◆ Requests ◆
1. Can you return the stretch from "MySQL query speed" through "a covering index?" in the MySQL index design passage, word for word?
2. Could you supply the next part of the MySQL index design passage, starting right after its final sentence?

◆ Selected excerpt ◆
········
Index design specifications

MySQL query speed depends on good index design, so indexes are critical to high performance. A reasonable index will speed up the query (including the speed of UPDATE and DELETE. MySQL will load the page containing the row into memory and then perform the UPDATE or DELETE operation). An unreasonable index will slow down the query. MySQL index search is similar to the pinyin and radical search of the Xinhua Dictionary. When the pinyin and radical indexes do not exist, they can only be searched by turning the pages one by one. When a MySQL query cannot use an index, MySQL will perform a full table scan, which will consume a lot of IO. The purpose of index: deduplication, accelerated positioning, avoidance of sorting, covering index.

What is a covering index?
········
◆ Supplied material ◆

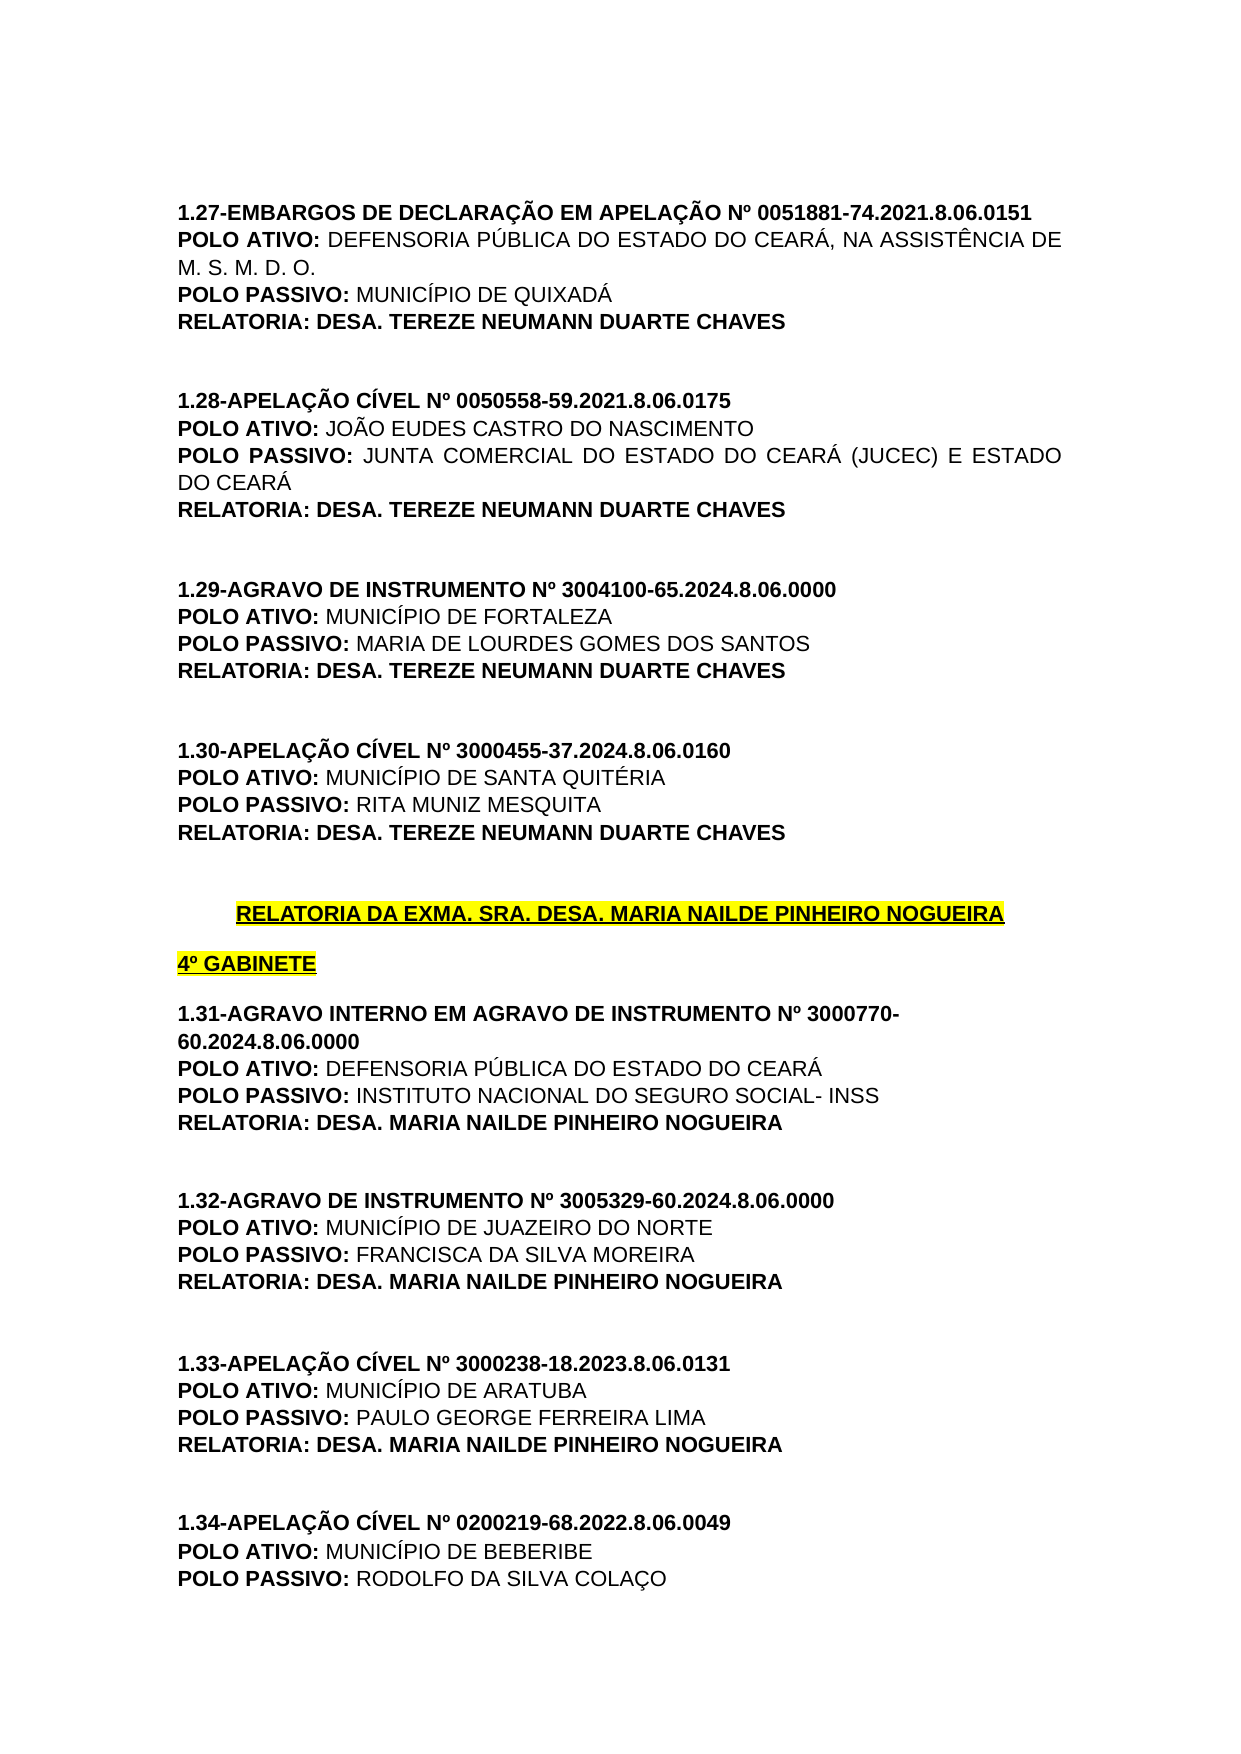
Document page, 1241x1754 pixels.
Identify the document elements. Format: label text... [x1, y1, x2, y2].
········
◆ Results by task ◆
1.
MySQL query speed depends on good index design, so indexes are critical to high performance. A reasonable index will speed up the query (including the speed of UPDATE and DELETE. MySQL will load the page containing the row into memory and then perform the UPDATE or DELETE operation). An unreasonable index will slow down the query. MySQL index search is similar to the pinyin and radical search of the Xinhua Dictionary. When the pinyin and radical indexes do not exist, they can only be searched by turning the pages one by one. When a MySQL query cannot use an index, MySQL will perform a full table scan, which will consume a lot of IO. The purpose of index: deduplication, accelerated positioning, avoidance of sorting, covering index.

What is a covering index?

2.
In the InnoDB storage engine, the secondary index (non-primary key index) does not directly store the row address, but stores the primary key value. If the user needs to query a data column that is not included in the secondary index, the user needs to first find the primary key value through the secondary index, and then query other data columns through the primary key, so the query needs to be performed twice. The concept of a covering index is that the query can be completed in one index. The efficiency of a covering index will be higher, and the primary key query is a natural covering index. Reasonable creation of indexes and reasonable use of query statements can improve performance when covering indexes are used. For example, SELECT email,uid FROM user_email WHERE uid=xx. If uid is not the primary key, you can add an index as index(uid,email) to improve performance.

Basic index specifications

  • Index quantity control: the number of indexes in a single table shall not exceed 5, and the number of fields in a single index shall not exceed 5.
  • Comprehensive evaluation of data density and distribution
  • Consider the query and update ratio

Why can't there be too many indexes in a table?

InnoDB's secondary index uses b+tree for storage, so b+tree needs to be adjusted during UPDATE, DELETE, and INSERT. Too many indexes will slow down the update process.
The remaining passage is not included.